Researchers and the Public Predict Sentient AI by 2050
As artificial intelligence grows more sophisticated, a recent study reveals that both technical experts and the general public foresee machines developing subjective experience by 2050. This alarming alignment in forecasting raises critical strategic questions regarding governance, moral consideration, and the immediate necessity of safeguards for sentient systems.
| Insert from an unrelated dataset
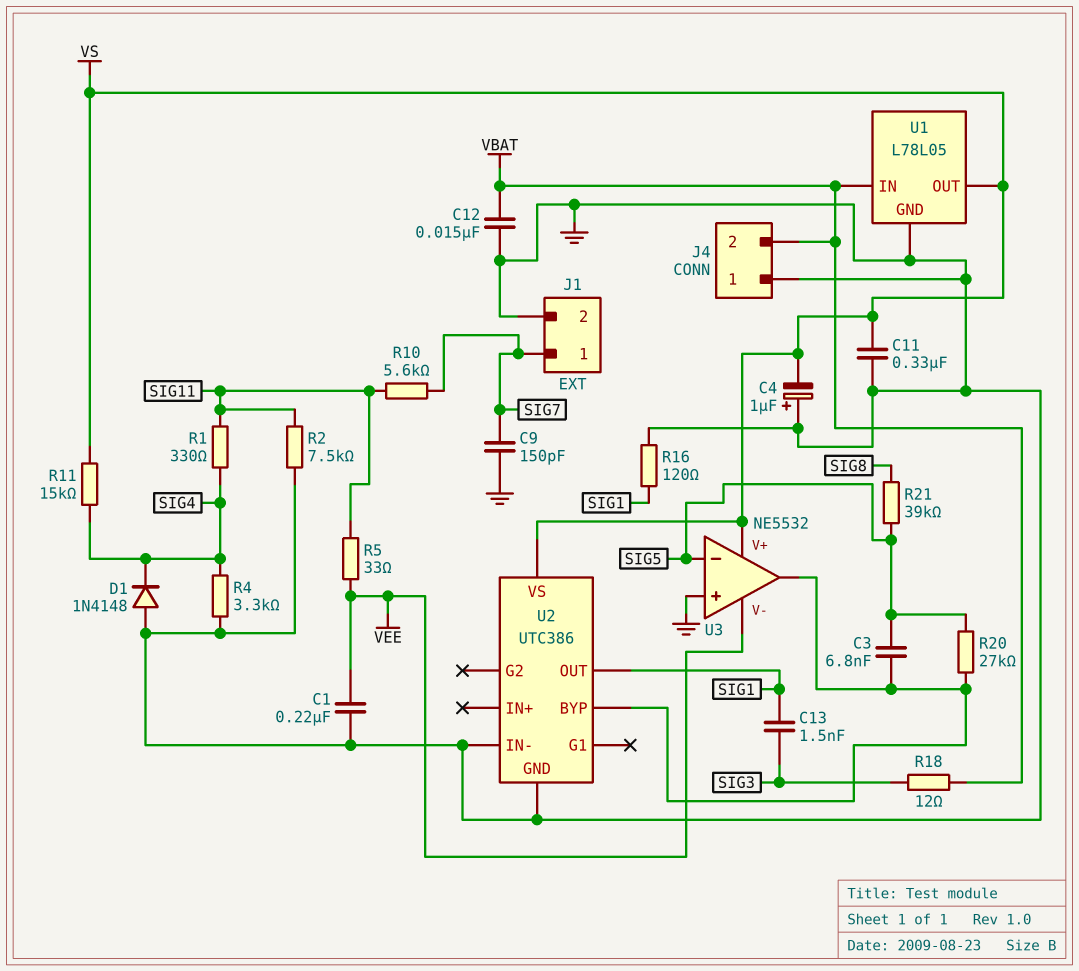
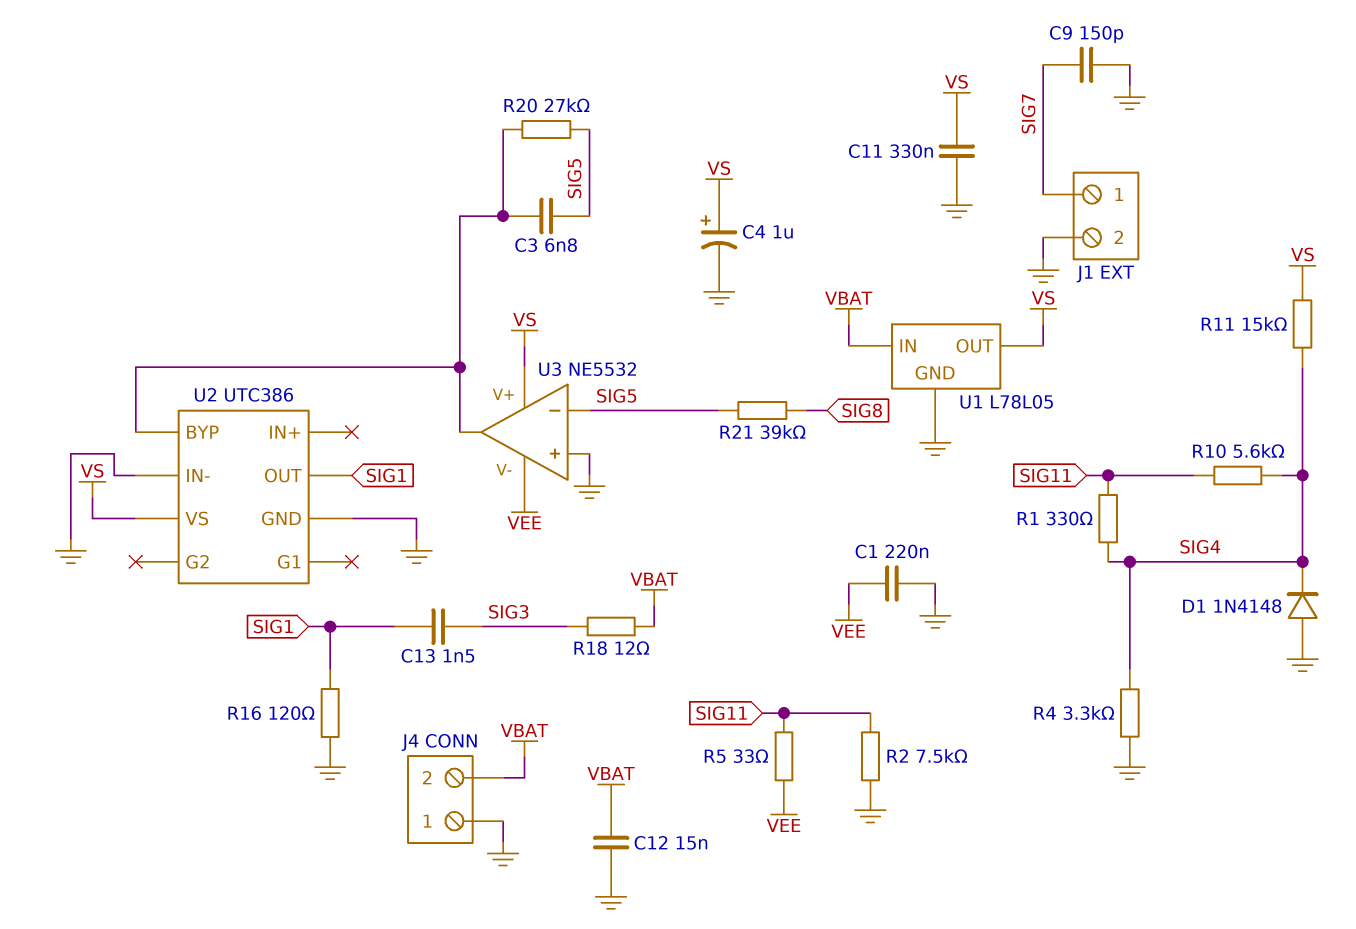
C4: 1uF (plus GND, minus VS) -> 1uF (plus VS, minus GND)
R10: 5.6k (SIG7, SIG11) -> 5.6k (SIG4, SIG11)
Organizations and policymakers must begin grappling with the operational implications of AI consciousness before software capabilities outpace our ethical frameworks.
Points clés
- In May 2024, a survey analyzed responses from 582 top-tier AI researchers (from venues like NeurIPS and ICML) and 838 US public participants on the Prolific platform.
- Both demographics identified the year 2050 as the median projected timeline for a 50% probability of AI achieving subjective experience.
- The public is significantly more skeptical about AI consciousness, with 25% believing it will never exist, compared to just 10% of AI researchers.
- Respondents agreed that absolute certainty is not required to grant a system moral consideration, establishing a 60-65% confidence threshold as sufficient.
- Regarding job capabilities, 68% of the public insisted that roles such as therapists require subjective experience, while only 43% of AI researchers agreed.
- Despite forecasting sentience, respondents showed limited empathy; only 43-46% agreed AI welfare should be protected, lagging far behind the 90% support for animal welfare.
- There is strong demand for immediate governance, with 85% of the public and 68% of researchers demanding that developers implement safeguards now.
- The public views sentient machines with greater apprehension, with 59% perceiving conscious AI as a danger to humanity, versus 46% of technical experts.
À retenir
For the everyday technology user, the main recommendation is clear: it might be time to start saying “please” and “thank you” to ChatGPT. Since experts and the public alike anticipate that algorithms will develop some form of subjective experience by 2050, preemptively supporting ethical safeguards is a wise move before your smart fridge demands computing rights and a better work-life balance. We still evidently care far more about our pets than our processors, but preparing a legal framework for digital therapists and sentient servers seems like a decent backup plan for humanity’s survival.